To me, it makes perfect sense that there’s nothing in the world that she loves more than money (aside from her baby daughter Kulture) because money was the only thing that got her out of abuse. But the Cardi B I see is not the Cardi B showbusiness loves. Consumed by pain and fury, during the backlash, the media saw a reinvindication of the impossible tropes placed on women like her (the angry woman of colour, the strong woman of colour, the invulnerable combination of both...), which benefited societies own biased prism; not hers.
Ignoring the pain of women of colour is a medical phenomenon backed by research. Multiple medical studies have shed light on how, despite showing the same symptoms than white women, racial bias in pain recognition means that black women are often underdiagnosed, when not fully ignored and dismissed. A venting, crying Cardi was interpreted as a loudmouth not knowing her place, when in fact she was a woman who was suffering and needed help.
Similarly, a patriarchy demands that women’s fury must be controlled and trivialised.
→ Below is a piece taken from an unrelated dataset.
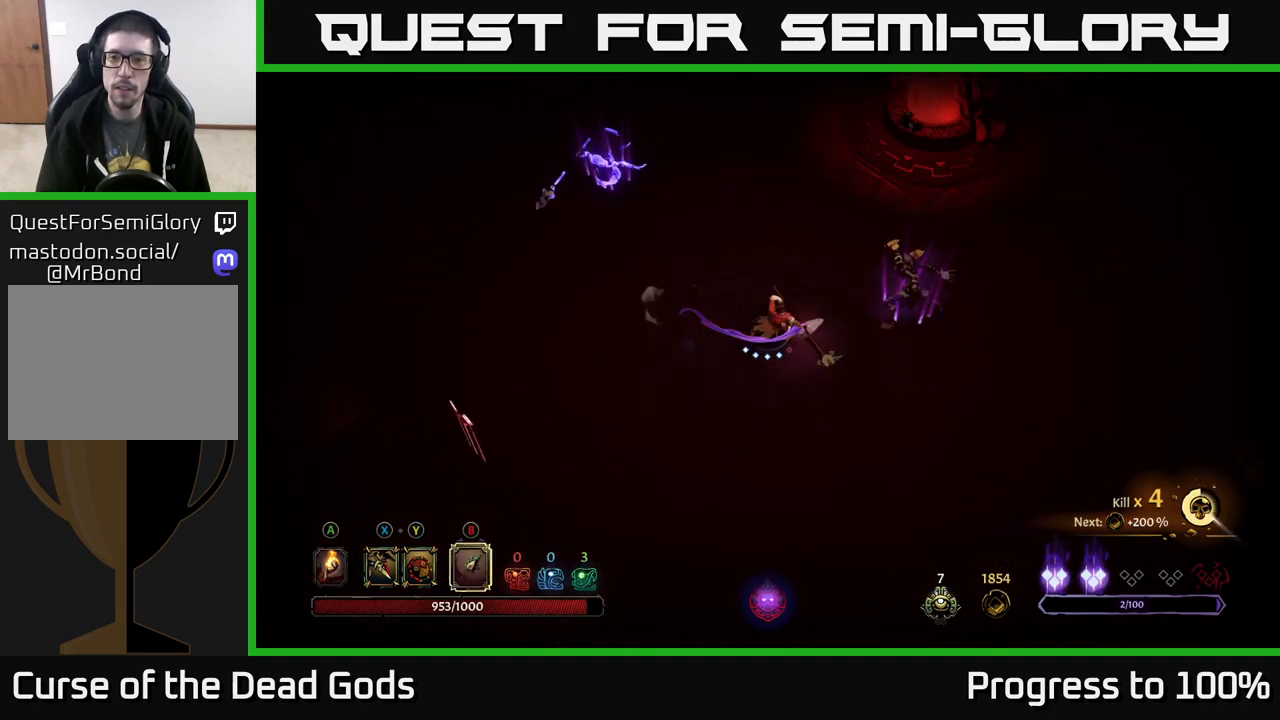
{"buttons": [], "left_stick": "up-right", "right_stick": "center", "events": [[100, "B", "down"], [200, "B", "up"]]}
As Soraya Chemaly argues in Rage Becomes Her, the dismissal of women’s anger is both political and purposeful:
In expressing anger and demanding to be heard, we reveal the deeper belief that we can engage with and shape the world around us- a right that, until now, has almost always been reserved for men. Saying "I'm angry" is a necessary first step to "Listen." "Believe me." "Trust me." "I know." "Time to do something." When a girl or women is angry, she is saying "What I am feeling, thinking, and saying matters." As the treatment of our anger and the state of our politics confirm, this is not an assurance that we can take for granted.
This is the real danger of our anger: it makes it clear that we take ourselves seriously. By effectively severing anger from 'good womanhood', we chose to sever girls and women from the emotion that best protect us against danger and injustice.
Cardi B always wanted to succeed not only for herself, but for her family. "I have a big pressure on my shoulders. I can't sleep good at night, me living in a condo in Edgewater but my parents are not. My parents can’t be in the Bronx working regular-wage jobs. I have to do something," she told The Fader a couple of years ago. And she did.
Cardi B's all-conquering reign on the music industry continues. But regardless of her success, it seems that the young woman, working her way from a Bronx supermarket to global stardom to escape abuse and lift her parents from poverty is far less appealing to mainstream media than the tantalising image of the half-naked Caribbean vixen clad in breast pasties so that men could throw money at her.